Please note that answers on this site cannot be more than about 500 words so I can only devote about 160 words to each of these chapters. This means the summaries cannot be extremely detailed.
In Chapter 10, Zinn focuses on the idea that the elites of America before and after the Civil War used the middle classes as allies to help them keep the lower classes down. During much of the 1800s (particularly from about 1830 on), there was a wide gap between rich and poor in America. Zinn argues that it would have been natural for the poor to rise up against the rich. He mentions the Anti-Renter movement and Dorr’s Rebellion as two instances in which the poor did rise up. He then asks how it was that such rebellions did not happen more often. He says that this was because the elites enlisted the support of the middle classes to help them keep the poor subjugated. Because of this, the elites were able to get the government to help suppress things like the labor movement that arose in the late 1800s. Zinn ends the chapter by discussing at length the violent labor unrest of the 1870s which, he says, illustrates his main point in this chapter.

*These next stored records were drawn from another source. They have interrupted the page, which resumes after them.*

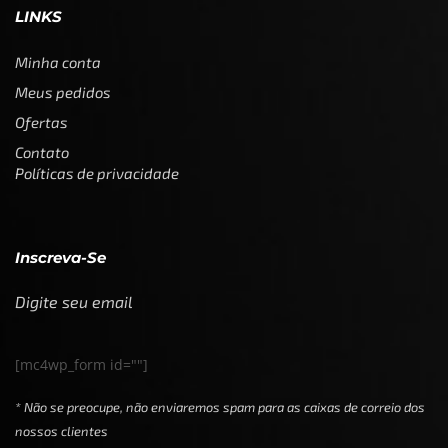
LINKS
Minha conta
Meus pedidos
Ofertas
Contato
Políticas de privacidade
Inscreva-Se
Digite seu email
[mc4wp_form id=""]
* Não se preocupe, não enviaremos spam para as caixas de correio dos
nossos clientes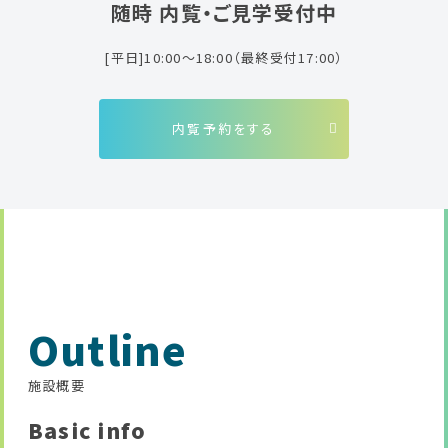
随時 内覧・ご見学受付中
[平日]10:00～18:00（最終受付17:00）
内覧予約をする
Outline
施設概要
Basic info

In Chapter 11, Zinn looks at the robber barons during the time after the end of the railroad strikes of 1877. He details the ways in which those men rose to wealth and power through unsavory means. He talks about how
in industry after industry (there were) shrewd, efficient businessmen building empires, choking out competition, maintaining high prices, keeping wages low, using government subsidies.
These robber barons were supported by the government, but they were, Zinn says, opposed by the common people. To illustrate how the common people opposed the robber barons, Zinn discusses a variety of instances of labor unrest during the late 1800s.
In Chapter 12, Zinn is interested in the overseas imperialism that became important in the US in the 1890s. Zinn argues that the imperialism was caused in part by a desire for Americans to be able to be manly and heroic. This desire is most famously connected to Theodore Roosevelt. However, there were other reasons for the imperialism. For example, imperialism was also driven by the desire for overseas markets in which to sell oil and farm products. Expansion was also encouraged by people like Alfred Thayer Mahan who wanted the US to have naval bases around the world from which it could project military might. Zinn then goes on to discuss the mixed reaction to this imperialism from the common people of the US. He notes that many unions supported imperialism because they felt it would be economically good for their members. At the same time, however, there were common people who did not like imperialism because they thought it was being conducted only to help the rich elites. Zinn ends by noting how African American soldiers, in particular, were conflicted about fighting against the Filipinos—non-whites who were only trying to gain independence for themselves.
In all of these chapters, Zinn focuses on the idea that America’s elites have abused those “below” them and have often coopted some of the lower classes to prevent them from uniting against the rich.